Now you have to realize that Jesse Black was probably the hottest new male talent in the biz. He was twenty-one, Hollywood handsome and legendary below the belt. The bluest blue eyes. Bad boy smile. More than half the women who who’d come to me looking for work in the past six months said they got into porn specifically because they wanted to work with Jesse Black. Now Jesse Black wanted to work with me.
“It’s pretty short notice, Sam,” I said, already finding my mind shamelessly wandering over the details of Jesse Black’s famous anatomy.
“No anal,” Sam replied. “Just a simple little boy/girl scene with a facial pop. I can give you fifteen and a cover. It’ll be like old times.”

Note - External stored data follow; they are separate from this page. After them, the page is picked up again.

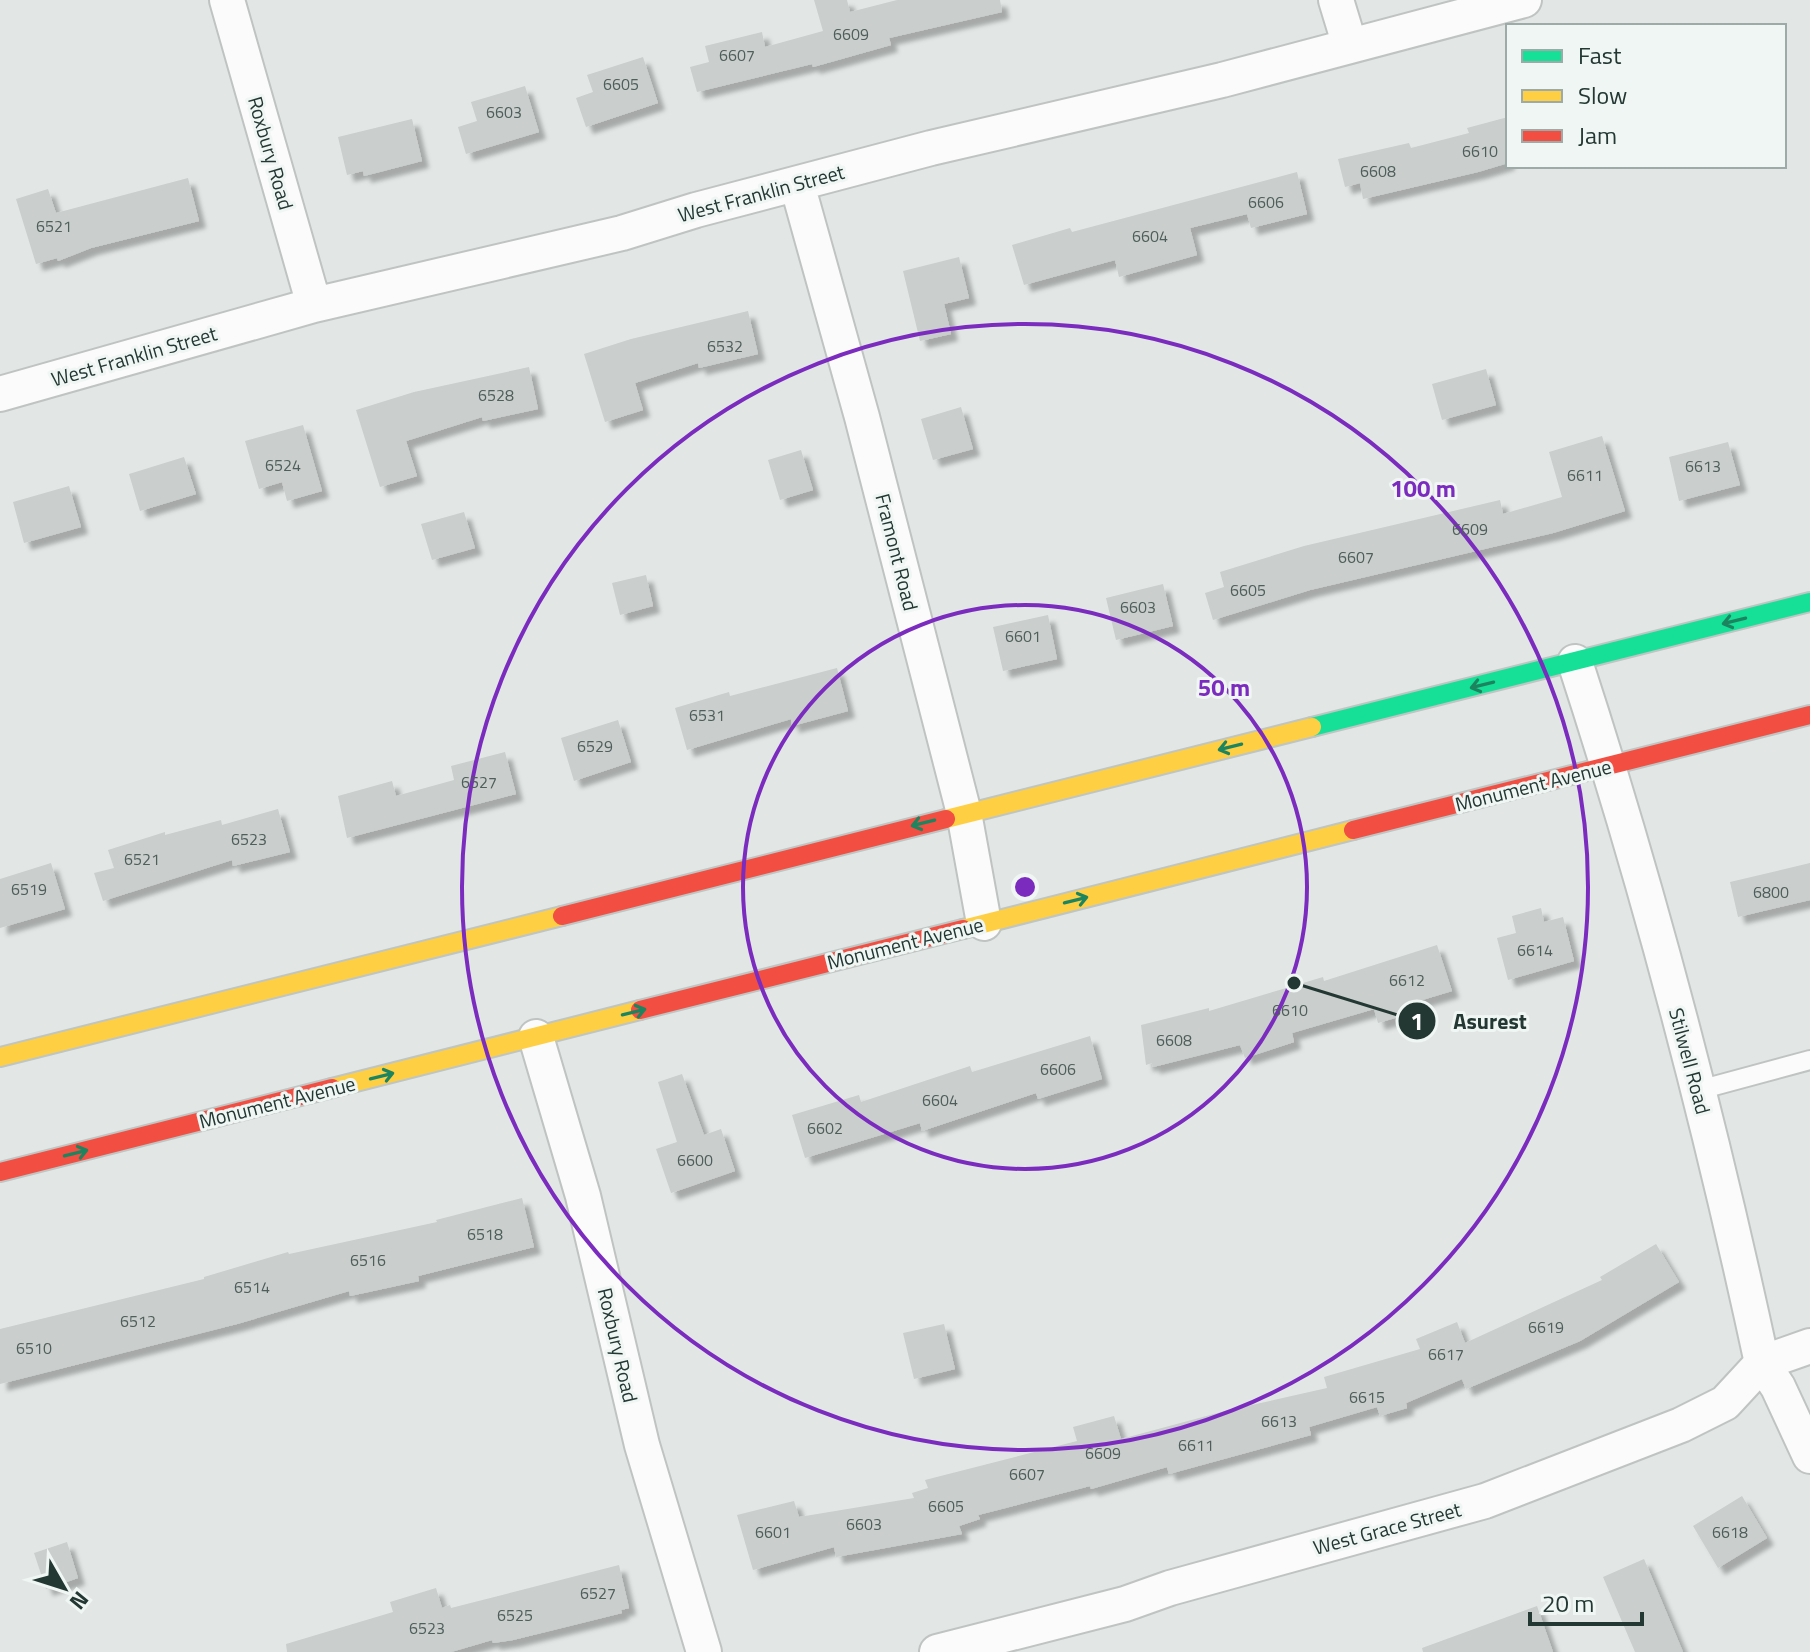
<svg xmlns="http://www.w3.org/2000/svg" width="1810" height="1652" font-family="'Titillium Web',sans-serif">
<defs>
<filter id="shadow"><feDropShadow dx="7" dy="7" stdDeviation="2" flood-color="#0004"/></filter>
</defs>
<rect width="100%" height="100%" fill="#e2e7e5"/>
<!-- building -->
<path fill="#cacecd" filter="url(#shadow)" d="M814,0H847L850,12L897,0H1000L1002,12L889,38L891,45L813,67L812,64L697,92L690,67L709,62L705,46L762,32L765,47L823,31Z
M643,57L658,103L586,127L576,98L593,92L587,75Z
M525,86L539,132L466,154L458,127L477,121L471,102Z
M1508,117V163L1478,172L1363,199L1360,183L1345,187L1338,159L1409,143L1411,148L1469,133L1467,128Z
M412,119L422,161L364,176L363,171L347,175L338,137Z
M1297,172L1307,214L1251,228L1247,214L1190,228L1197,255L1119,277L1115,260L1024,285L1012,245L1070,228L1072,232Z
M188,178L199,221L91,248L58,261L57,258L36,264L16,199L48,189L56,213Z
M959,257L969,298L944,304L951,334L920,341L903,271Z
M748,311L758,354L699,368L698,363L635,383L643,410L605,422L584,354L631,339Z
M529,367L538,409L483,421L482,417L406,441L417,476L380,487L356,410L414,392Z
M1486,369L1496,405L1442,420L1432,384Z
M961,407L973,449L933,460L921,419Z
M303,425L322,491L287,501L282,482L259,489L245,441Z
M1602,436L1625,511L1553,533L1310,590L1213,620L1205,593L1224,587L1220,572L1304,546L1500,500L1503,514L1562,497L1549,452Z
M1728,442L1740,485L1679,501L1669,457Z
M801,450L813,490L780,500L768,460Z
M184,457L196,494L140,511L129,474Z
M69,486L81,527L24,543L13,502Z
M464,512L475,548L432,560L421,524Z
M646,575L653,606L620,615L612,583Z
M1163,584L1173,626L1116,640L1106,598Z
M1048,615L1057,659L1003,671L993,627Z
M837,668L848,711L792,726L791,719L687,750L675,708L729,692L730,696Z
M618,720L631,762L574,781L561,738Z
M505,752L516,794L347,838L338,796L392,781L396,796L454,780L451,766Z
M278,809L290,852L233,866L232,860L103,901L94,873L114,868L108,850L165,832V835L221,820L222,825Z
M51,863L65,909L0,928V879Z
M1810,863V900L1738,917L1730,882Z
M1541,908L1544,922L1563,917L1574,961L1508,980L1497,938L1516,933L1512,916Z
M1437,945L1452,991L1409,1004L1412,1013L1378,1023L1374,1009L1292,1033L1294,1042L1245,1058L1240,1045L1153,1067L1152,1063L1146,1065L1141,1025L1209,1008V1011L1323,977L1324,981Z
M1090,1036L1102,1079L1038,1099L1036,1093L922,1131L920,1123L805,1158L792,1115L859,1095L861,1102L970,1066L972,1072Z
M682,1074L704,1135L721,1129L735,1171L671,1193L656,1149L677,1142L658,1082Z
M522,1198L534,1247L418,1276L419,1281L350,1296L349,1291L237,1324L0,1384V1329L204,1279V1277L288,1252L289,1254L437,1222L436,1220Z
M1656,1244L1679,1282L1580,1341L1466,1389L1462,1379L1406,1403L1407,1408L1380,1416L1377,1407L1309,1427L1311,1435L1169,1474L1167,1467L1091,1489L1090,1486L978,1515L980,1519L959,1526L962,1534L836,1557L834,1547L753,1570L737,1515L794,1501L799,1517L914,1498L912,1493L928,1488L925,1480L1077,1441L1073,1427L1114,1416L1121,1439L1225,1411L1327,1388L1324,1377L1420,1349L1416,1339L1457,1322L1465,1343L1602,1280L1600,1277Z
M944,1324L955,1369L914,1379L903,1333Z
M1742,1496L1767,1538L1718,1568L1693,1526Z
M67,1542L78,1578L46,1589L34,1553Z
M1644,1559L1650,1573L1683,1652H1635L1603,1577Z
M619,1565L629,1608L621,1610L622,1613L513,1640L493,1643L492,1640L451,1652H287L286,1644L393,1612L390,1602L436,1588L442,1608L450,1605L451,1608Z
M1537,1606L1553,1652H1423L1422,1648Z"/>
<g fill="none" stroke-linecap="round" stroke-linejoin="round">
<!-- lane casing -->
<g stroke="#bfc4c2" stroke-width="22">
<path id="lane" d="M1699,1090L1810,1060"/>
</g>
<!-- street casing -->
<g stroke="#bfc4c2" stroke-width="38">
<path id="street" d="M227,0L314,305
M1336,0L1350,46
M797,184L862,417L964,813L984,923
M0,394L314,305L622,233L696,210L931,148L1222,80L1524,0
M1575,662C1650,892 1711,1126 1762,1363L1778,1387L1810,1456
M536,1037L583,1196L642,1445L704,1652
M937,1652L1125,1604L1170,1588L1485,1501L1681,1425L1725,1403L1762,1363L1810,1346"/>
</g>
<!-- fast casing -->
<g stroke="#bfc5c3" stroke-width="22">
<path id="fast" d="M1312,727L1810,602"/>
</g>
<!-- slow casing -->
<g stroke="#bfc5c3" stroke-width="22">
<path id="slow" d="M946,819L1312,727
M963,929L1353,830
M0,1057L562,916
M332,1088L640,1010"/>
</g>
<!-- jam casing -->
<g stroke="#bfc5c3" stroke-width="22">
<path id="jam" d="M1353,830L1810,715
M562,916L946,819
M640,1010L963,929
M0,1172L332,1088"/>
</g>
<!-- lane -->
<use href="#lane" stroke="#fbfbfb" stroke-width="18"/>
<!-- street -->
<use href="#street" stroke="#fbfbfb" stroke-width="34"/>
<!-- fast -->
<use href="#fast" stroke="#16e098" stroke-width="18"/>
<!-- slow -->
<use href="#slow" stroke="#ffcf43" stroke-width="18"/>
<!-- jam -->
<use href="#jam" stroke="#f24e42" stroke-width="18"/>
</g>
<!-- one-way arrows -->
<defs><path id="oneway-shaft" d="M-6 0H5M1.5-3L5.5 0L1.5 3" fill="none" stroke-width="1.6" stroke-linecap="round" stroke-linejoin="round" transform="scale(2)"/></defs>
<g stroke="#1d8460">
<use href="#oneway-shaft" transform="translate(1734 621) rotate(166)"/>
<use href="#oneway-shaft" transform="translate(1482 685) rotate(166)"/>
<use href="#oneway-shaft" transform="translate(1230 747) rotate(166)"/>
<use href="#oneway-shaft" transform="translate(923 823) rotate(166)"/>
<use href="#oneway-shaft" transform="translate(1076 900) rotate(-14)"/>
<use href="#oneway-shaft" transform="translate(634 1012) rotate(-14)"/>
<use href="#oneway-shaft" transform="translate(382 1076) rotate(-14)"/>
<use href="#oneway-shaft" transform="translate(76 1153) rotate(-14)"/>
</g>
<!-- distance rings -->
<g fill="none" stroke="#7b2cbf" stroke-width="4">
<circle cx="1025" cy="887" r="282"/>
<circle cx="1025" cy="887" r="563"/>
</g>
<g text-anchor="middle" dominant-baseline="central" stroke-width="6" stroke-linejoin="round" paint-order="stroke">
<!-- number labels -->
<g font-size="16" fill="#4e5e5a">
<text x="851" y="34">6609</text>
<text x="737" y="55">6607</text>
<text x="621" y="84">6605</text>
<text x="504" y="112">6603</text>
<text x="1480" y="151">6610</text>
<text x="1378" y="171">6608</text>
<text x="1266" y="202">6606</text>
<text x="54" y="226">6521</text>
<text x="1150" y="236">6604</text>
<text x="725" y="346">6532</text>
<text x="496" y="395">6528</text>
<text x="283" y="465">6524</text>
<text x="1703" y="466">6613</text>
<text x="1585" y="475">6611</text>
<text x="1470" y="529">6609</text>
<text x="1356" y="557">6607</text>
<text x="1248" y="590">6605</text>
<text x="1138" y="607">6603</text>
<text x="1023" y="636">6601</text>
<text x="707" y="715">6531</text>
<text x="595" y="746">6529</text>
<text x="479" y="782">6527</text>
<text x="249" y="839">6523</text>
<text x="142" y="859">6521</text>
<text x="29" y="889">6519</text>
<text x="1771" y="892">6800</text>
<text x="1535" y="950">6614</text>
<text x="1407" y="980">6612</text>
<text x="1290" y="1010">6610</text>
<text x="1174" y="1040">6608</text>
<text x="1058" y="1069">6606</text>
<text x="940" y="1100">6604</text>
<text x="825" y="1128">6602</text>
<text x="695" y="1160">6600</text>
<text x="485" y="1234">6518</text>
<text x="368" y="1260">6516</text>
<text x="252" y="1287">6514</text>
<text x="138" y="1321">6512</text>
<text x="1546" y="1327">6619</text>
<text x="34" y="1348">6510</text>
<text x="1446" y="1354">6617</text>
<text x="1367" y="1397">6615</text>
<text x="1279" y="1421">6613</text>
<text x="1196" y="1445">6611</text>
<text x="1103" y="1453">6609</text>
<text x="1027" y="1474">6607</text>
<text x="946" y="1506">6605</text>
<text x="864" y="1524">6603</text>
<text x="773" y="1532">6601</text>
<text x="1730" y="1532">6618</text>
<text x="598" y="1593">6527</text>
<text x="515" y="1615">6525</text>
<text x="427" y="1628">6523</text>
</g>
<!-- street labels -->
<g font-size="20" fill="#233833" stroke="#f0f6f4">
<text transform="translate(271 153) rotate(74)">Roxbury Road</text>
<text transform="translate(761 193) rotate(-15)">West Franklin Street</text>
<text transform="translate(134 356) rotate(-16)">West Franklin Street</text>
<text transform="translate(897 552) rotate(76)">Framont Road</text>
<text transform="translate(1533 785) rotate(-14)">Monument Avenue</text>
<text transform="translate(905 943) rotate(-14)">Monument Avenue</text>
<text transform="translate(1690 1061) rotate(75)">Stilwell Road</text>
<text transform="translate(277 1102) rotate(-14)">Monument Avenue</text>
<text transform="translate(618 1345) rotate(77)">Roxbury Road</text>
<text transform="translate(1387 1528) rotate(-15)">West Grace Street</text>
</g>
</g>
<circle cx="1025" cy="887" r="12" fill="#7b2cbf" stroke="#f0f6f4" stroke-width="4"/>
<g font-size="24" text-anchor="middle" font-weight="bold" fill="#7b2cbf" stroke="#f0f6f4" stroke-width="6" stroke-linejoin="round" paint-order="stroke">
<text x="1423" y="497">100 m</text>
<text x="1224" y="696">50 m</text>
</g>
<!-- callouts -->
<path fill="none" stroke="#233833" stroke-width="3" d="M1294 983L1417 1021"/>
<g fill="#233833" stroke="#f0f6f4" stroke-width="3">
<circle cx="1294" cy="983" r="8"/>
<circle cx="1417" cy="1021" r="20"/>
</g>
<g font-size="24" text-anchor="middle" font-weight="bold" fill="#fff">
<text x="1417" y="1030">1</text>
</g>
<g font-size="22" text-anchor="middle" font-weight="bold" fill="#233833" stroke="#f0f6f4" stroke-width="6" stroke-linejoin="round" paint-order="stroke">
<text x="1490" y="1029">Asurest</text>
</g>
<!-- legend -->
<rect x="1506" y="24" width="280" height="144" fill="#f0f6f4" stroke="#9eaaa7" stroke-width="2"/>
<rect x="1522" y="50" width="40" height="12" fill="#16e098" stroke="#9eaaa7" stroke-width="2"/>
<text x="1578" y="64" font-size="24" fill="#233833">Fast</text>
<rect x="1522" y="90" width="40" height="12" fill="#ffcf43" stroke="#9eaaa7" stroke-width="2"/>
<text x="1578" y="104" font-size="24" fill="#233833">Slow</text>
<rect x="1522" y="130" width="40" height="12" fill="#f24e42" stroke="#9eaaa7" stroke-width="2"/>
<text x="1578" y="144" font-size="24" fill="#233833">Jam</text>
<!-- north arrow -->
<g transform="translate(64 1588) rotate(129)" stroke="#f0f6f4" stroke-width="6" paint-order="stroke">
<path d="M0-6L14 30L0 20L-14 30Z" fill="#233833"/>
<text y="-12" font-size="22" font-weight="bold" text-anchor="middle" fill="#233833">N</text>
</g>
<!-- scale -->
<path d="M1530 1612v12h112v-12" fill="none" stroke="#233833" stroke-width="4"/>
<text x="1542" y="1612" font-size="24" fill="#233833" stroke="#f0f6f4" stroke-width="6" paint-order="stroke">20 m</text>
</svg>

I had to admit it was appealing. It’d be a phone-in, plus Jesse Black, plus helping Sam, plus an easy fifteen hundred bucks and a big fat box cover ego boost. Proof I’ve still got it. I could feel my resistance wearing down fast, but I had to keep trying.
“I don’t have a current test,” I said. “It’s been almost seven months.”
“You can just fax it in to me by Monday,” Sam said. “Look, I’ll make it two grand.”
“Sam... I...”
“Okay, twenty five, what do you say? I’m in a jam here, Angel. My last three videos tanked and if I screw this one up too, I’ll probably get shitcanned from Blue Moon. But with Angel Dare and Jesse Black on the box cover, I got a sure thing.”
He was starting to sound desperate. If it had been anyone else, I probably would have held my ground, but Sam had always been there for me whenever I needed anything. No questions asked.